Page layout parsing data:

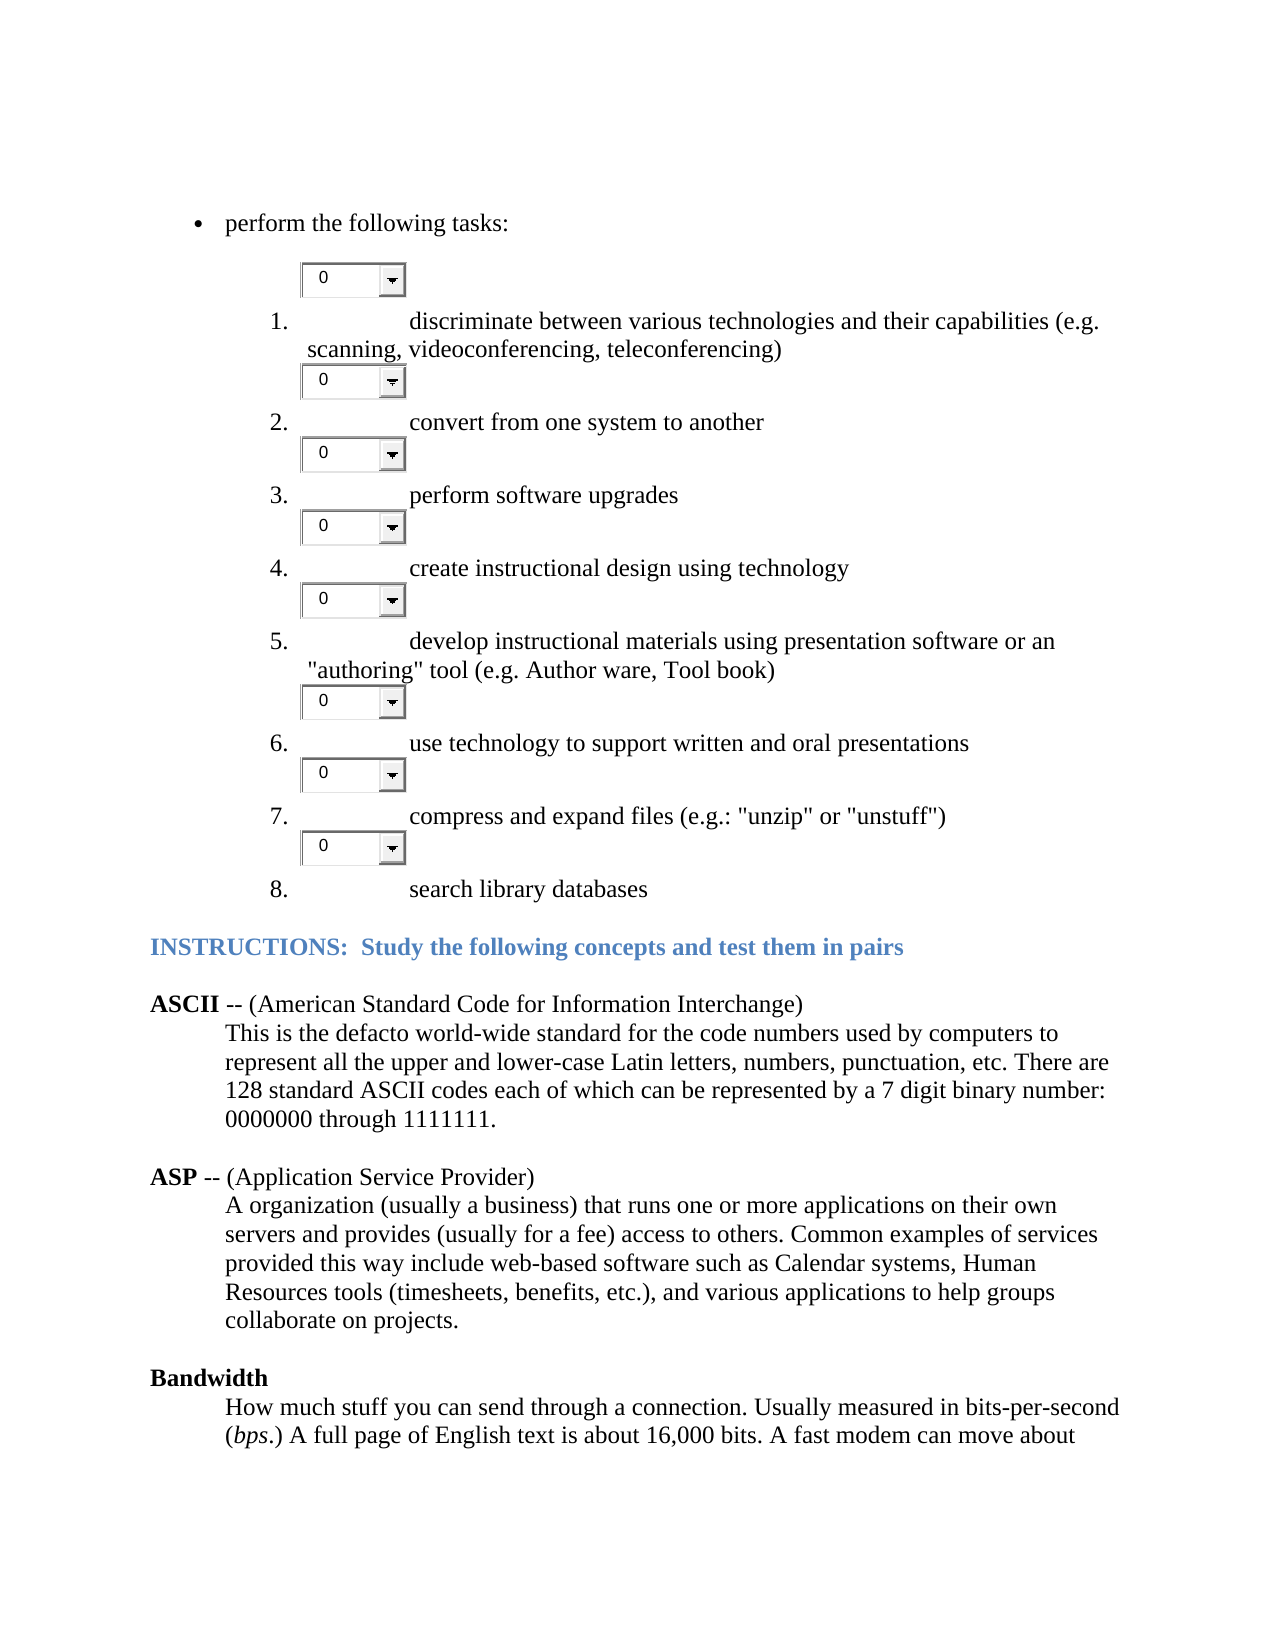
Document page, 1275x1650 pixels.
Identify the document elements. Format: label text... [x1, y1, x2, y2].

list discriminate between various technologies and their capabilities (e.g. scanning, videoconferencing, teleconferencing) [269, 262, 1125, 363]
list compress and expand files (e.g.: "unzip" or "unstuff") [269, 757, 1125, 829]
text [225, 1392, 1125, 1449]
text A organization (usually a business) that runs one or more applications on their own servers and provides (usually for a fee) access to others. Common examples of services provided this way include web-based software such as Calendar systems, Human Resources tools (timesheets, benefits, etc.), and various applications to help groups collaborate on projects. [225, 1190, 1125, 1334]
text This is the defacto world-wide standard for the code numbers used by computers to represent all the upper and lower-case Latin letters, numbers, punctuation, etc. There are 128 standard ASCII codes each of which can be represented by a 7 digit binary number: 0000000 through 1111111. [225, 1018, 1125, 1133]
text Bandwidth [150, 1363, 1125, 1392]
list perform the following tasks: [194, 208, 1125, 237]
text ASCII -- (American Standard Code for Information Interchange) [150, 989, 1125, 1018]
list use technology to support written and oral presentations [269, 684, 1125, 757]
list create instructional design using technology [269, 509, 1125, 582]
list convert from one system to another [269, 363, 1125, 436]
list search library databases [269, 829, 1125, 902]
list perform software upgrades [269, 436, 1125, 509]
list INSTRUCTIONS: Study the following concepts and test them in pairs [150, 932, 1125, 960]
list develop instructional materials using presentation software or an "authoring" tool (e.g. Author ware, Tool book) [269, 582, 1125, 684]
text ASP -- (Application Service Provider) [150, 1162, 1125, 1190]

* * *

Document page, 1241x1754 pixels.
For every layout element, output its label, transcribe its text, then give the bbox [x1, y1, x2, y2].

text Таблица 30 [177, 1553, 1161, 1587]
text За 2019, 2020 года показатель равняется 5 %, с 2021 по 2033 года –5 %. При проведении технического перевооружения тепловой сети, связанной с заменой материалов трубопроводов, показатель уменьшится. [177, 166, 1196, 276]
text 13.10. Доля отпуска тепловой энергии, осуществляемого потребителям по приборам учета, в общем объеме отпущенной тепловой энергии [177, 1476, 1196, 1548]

### REQUEST
Make a copy of each line in the records above that has the word "pixels".

### SOLUTION TO THIS TASK
Document page, 1275x1650 pixels.
Document page, 1241x1754 pixels.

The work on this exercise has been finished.